[Start of section]

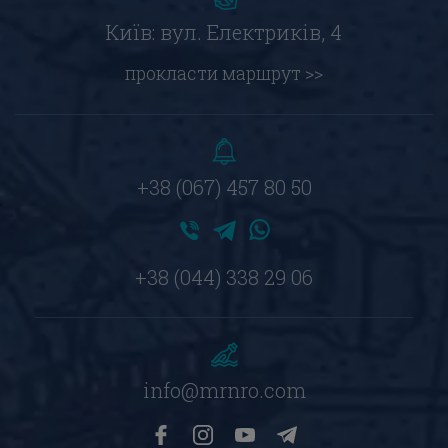
Київ: вул. Електриків, 4
прокласти маршрут >>
+38 (067) 457 80 50
+38 (044) 338 29 06
info@mrnro.com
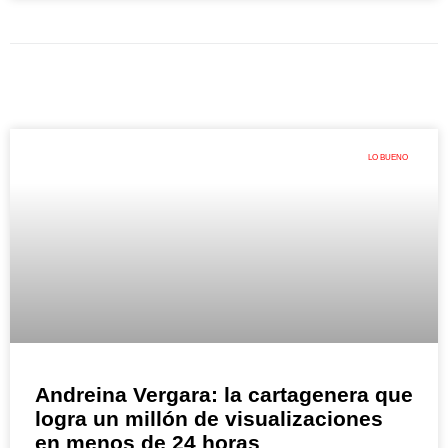
LO BUENO
Andreina Vergara: la cartagenera que
logra un millón de visualizaciones
en menos de 24 horas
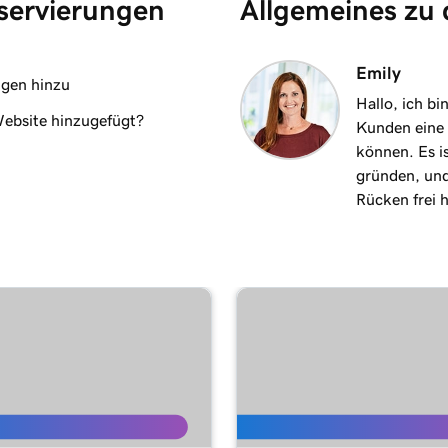
servierungen
Allgemeines zu
1m 1s
Emily
1m 6s
ngen hinzu
Hallo, ich bi
Website hinzugefügt?
Kunden eine 
2m 25s
ügen
können. Es i
gründen, und
Rücken frei 
2m 20s
 hinzu
1m 15s
r Website
3m 1s
arketing-Website
1m 24s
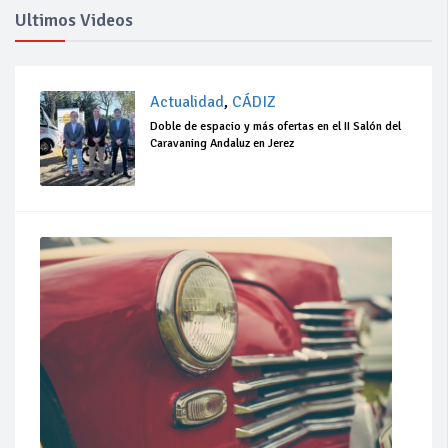
Ultimos Videos
Actualidad
,
CÁDIZ
Doble de espacio y más ofertas en el II Salón del
Caravaning Andaluz en Jerez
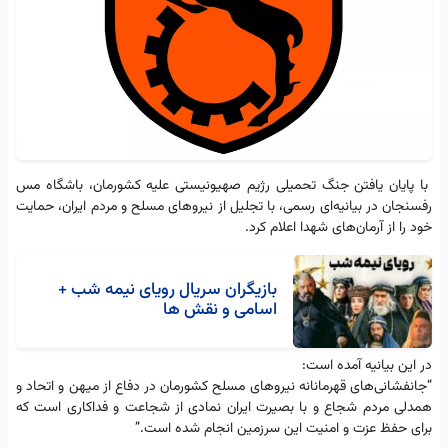
با پایان یافتن جنگ تحمیلی رژیم صهیونیستی علیه کشورمان، باشگاه مس
رفسنجان در بیانیه‌ای رسمی، با تجلیل از نیروهای مسلح و مردم ایران، حمایت
خود را از آرمان‌های شهدا اعلام کرد.
بازیگران سریال رویای نیمه شب +
اسامی و نقش ها
در این بیانیه آمده است:
“جانفشانی‌های قهرمانانه نیروهای مسلح کشورمان در دفاع از میهن و اتحاد و
همدلی مردم شجاع و با بصیرت ایران نمادی از شجاعت و فداکاری است که
برای حفظ عزت و امنیت این سرزمین انجام شده است.”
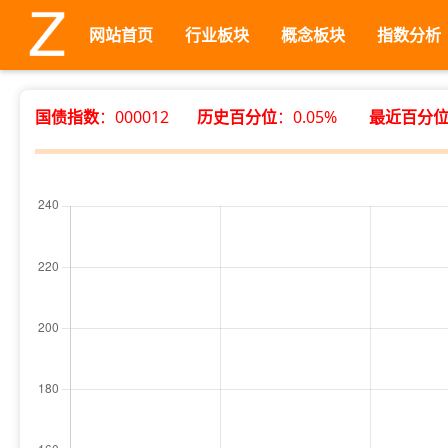
网站首页
行业板块
概念板块
指数分析
国债指数
：000012
历史百分位
：0.05%
最近百分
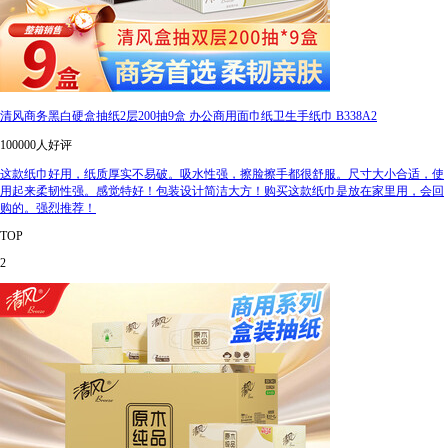
清风商务黑白硬盒抽纸2层200抽9盒 办公商用面巾纸卫生手纸巾 B338A2
100000人好评
这款纸巾好用，纸质厚实不易破。吸水性强，擦脸擦手都很舒服。尺寸大小合适，使
用起来柔韧性强。感觉特好！包装设计简洁大方！购买这款纸巾是放在家里用，会回
购的。强烈推荐！
TOP
2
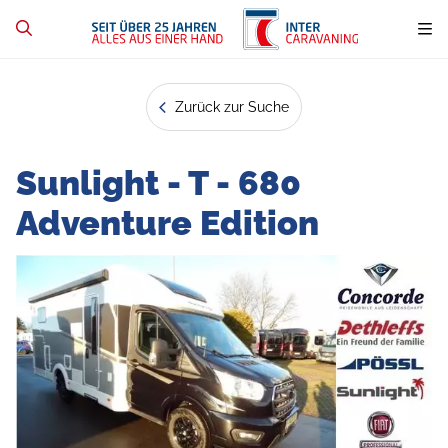
Zurück zur Suche
Sunlight - T - 680
Adventure Edition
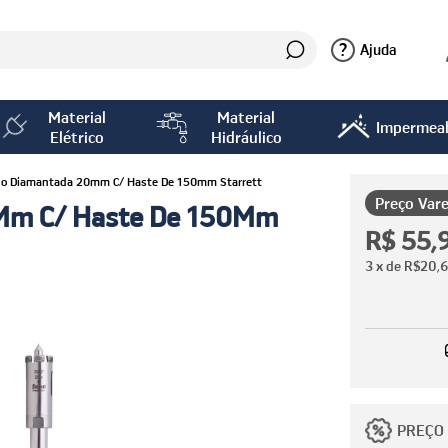
?
Ajuda
Material
Material
Impermeab
Elétrico
Hidráulico
po Diamantada 20mm C/ Haste De 150mm Starrett
Preço Vare
0Mm C/ Haste De 150Mm
R$ 55,
3
x de
R$20,
PREÇO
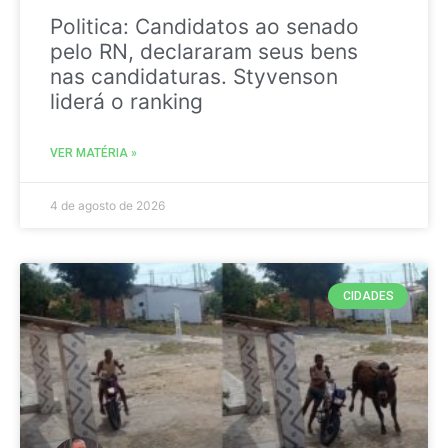
Politica: Candidatos ao senado
pelo RN, declararam seus bens
nas candidaturas. Styvenson
liderá o ranking
VER MATÉRIA »
4 de agosto de 2026
CIDADES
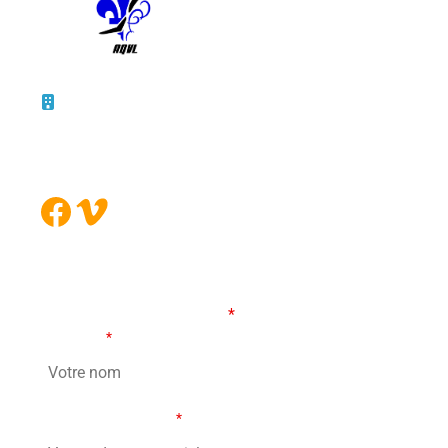
10 – 45, rue de la Bruère
Boucherville (Québec)
J4B 5B6
Facebook
Vimeo
FORMULAIRE DE CONTACT
Les champs marqués d’un
*
sont obligatoires
Votre nom
*
Votre adresse courriel
*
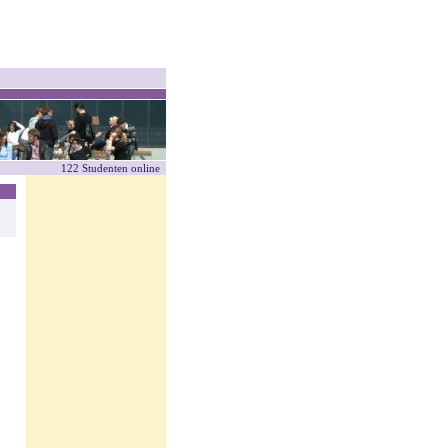
122 Studenten online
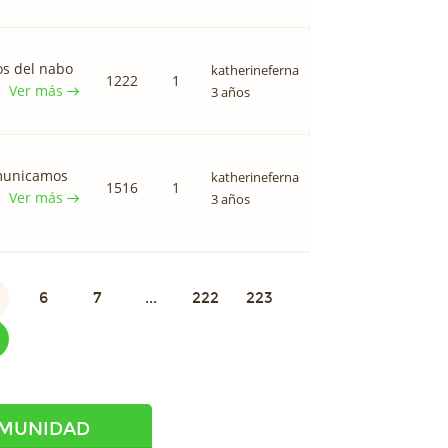
os del nabo
katherineferna
1222
1
Ver más
3 años
omunicamos
katherineferna
1516
1
Ver más
3 años
6
7
...
222
223
OMUNIDAD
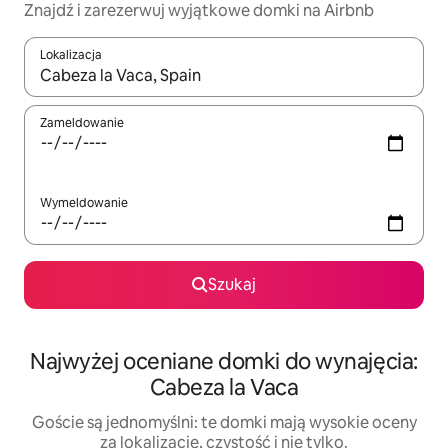
Znajdź i zarezerwuj wyjątkowe domki na Airbnb
Lokalizacja
Gdy wyniki będą dostępne, możesz poruszać się po nich za pom
Zameldowanie
Wymeldowanie
Szukaj
Najwyżej oceniane domki do wynajęcia:
Cabeza la Vaca
Goście są jednomyślni: te domki mają wysokie oceny
za lokalizację, czystość i nie tylko.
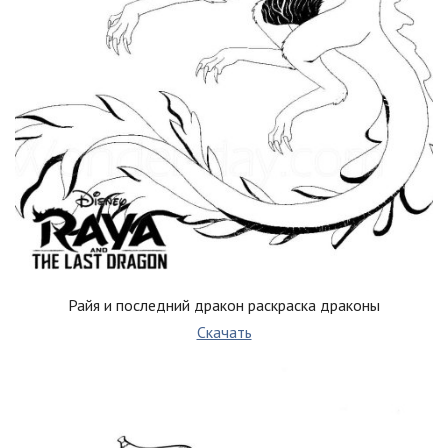
Райя и последний дракон раскраска драконы
Скачать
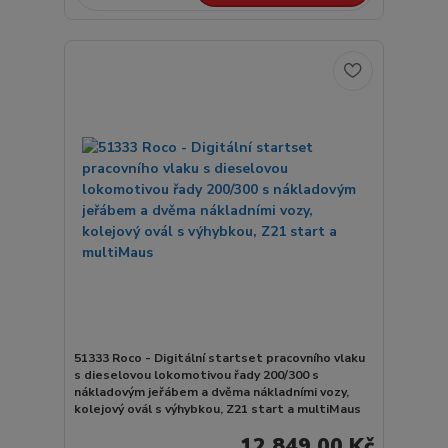
51333 Roco - Digitální startset pracovního vlaku
s dieselovou lokomotivou řady 200/300 s
nákladovým jeřábem a dvěma nákladními vozy,
kolejový ovál s výhybkou, Z21 start a multiMaus
12 849,00 Kč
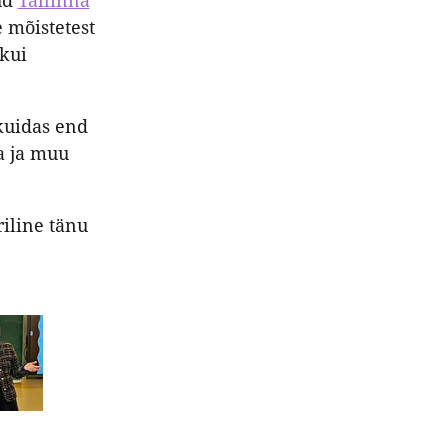
ud
Tallinna
e mõistetest
 kui
kuidas end
a ja muu
riline tänu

[End of section]

Work instruction = Reproduce the text of all the items above line for line, with no changes, and leave the pictures out.

Output =
Київ: вул. Електриків, 4
прокласти маршрут >>
+38 (067) 457 80 50
+38 (044) 338 29 06
info@mrnro.com
LO BUENO
Andreina Vergara: la cartagenera que
logra un millón de visualizaciones
en menos de 24 horas
servierungen
Allgemeines zu
1m 1s
Emily
1m 6s
ngen hinzu
Hallo, ich bi
Website hinzugefügt?
Kunden eine 
2m 25s
ügen
können. Es i
gründen, und
Rücken frei 
2m 20s
 hinzu
1m 15s
r Website
3m 1s
arketing-Website
1m 24s
Ultimos Videos
Actualidad
,
CÁDIZ
Doble de espacio y más ofertas en el II Salón del
Caravaning Andaluz en Jerez
با پایان یافتن جنگ تحمیلی رژیم صهیونیستی علیه کشورمان، باشگاه مس
رفسنجان در بیانیه‌ای رسمی، با تجلیل از نیروهای مسلح و مردم ایران، حمایت
خود را از آرمان‌های شهدا اعلام کرد.
بازیگران سریال رویای نیمه شب +
اسامی و نقش ها
در این بیانیه آمده است:
“جانفشانی‌های قهرمانانه نیروهای مسلح کشورمان در دفاع از میهن و اتحاد و
همدلی مردم شجاع و با بصیرت ایران نمادی از شجاعت و فداکاری است که
برای حفظ عزت و امنیت این سرزمین انجام شده است.”
网站首页
行业板块
概念板块
指数分析
国债指数
：000012
历史百分位
：0.05%
最近百分
清风商务黑白硬盒抽纸2层200抽9盒 办公商用面巾纸卫生手纸巾 B338A2
100000人好评
这款纸巾好用，纸质厚实不易破。吸水性强，擦脸擦手都很舒服。尺寸大小合适，使
用起来柔韧性强。感觉特好！包装设计简洁大方！购买这款纸巾是放在家里用，会回
购的。强烈推荐！
TOP
2
Zurück zur Suche
Sunlight - T - 680
Adventure Edition
?
Ajuda
Material
Material
Impermeab
Elétrico
Hidráulico
po Diamantada 20mm C/ Haste De 150mm Starrett
Preço Vare
0Mm C/ Haste De 150Mm
R$ 55,
3
x de
R$20,
PREÇO
Politica: Candidatos ao senado
pelo RN, declararam seus bens
nas candidaturas. Styvenson
liderá o ranking
VER MATÉRIA »
4 de agosto de 2026
CIDADES
10 – 45, rue de la Bruère
Boucherville (Québec)
J4B 5B6
Facebook
Vimeo
FORMULAIRE DE CONTACT
Les champs marqués d’un
*
sont obligatoires
Votre nom
*
Votre adresse courriel
*
122 Studenten online
os del nabo
katherineferna
1222
1
Ver más
3 años
omunicamos
katherineferna
1516
1
Ver más
3 años
6
7
...
222
223
OMUNIDAD
Znajdź i zarezerwuj wyjątkowe domki na Airbnb
Lokalizacja
Gdy wyniki będą dostępne, możesz poruszać się po nich za pom
Zameldowanie
Wymeldowanie
Szukaj
Najwyżej oceniane domki do wynajęcia:
Cabeza la Vaca
Goście są jednomyślni: te domki mają wysokie oceny
za lokalizację, czystość i nie tylko.
Райя и последний дракон раскраска драконы
Скачать
51333 Roco - Digitální startset pracovního vlaku
s dieselovou lokomotivou řady 200/300 s
nákladovým jeřábem a dvěma nákladními vozy,
kolejový ovál s výhybkou, Z21 start a multiMaus
12 849,00 Kč
ud
Tallinna
e mõistetest
 kui
kuidas end
a ja muu
riline tänu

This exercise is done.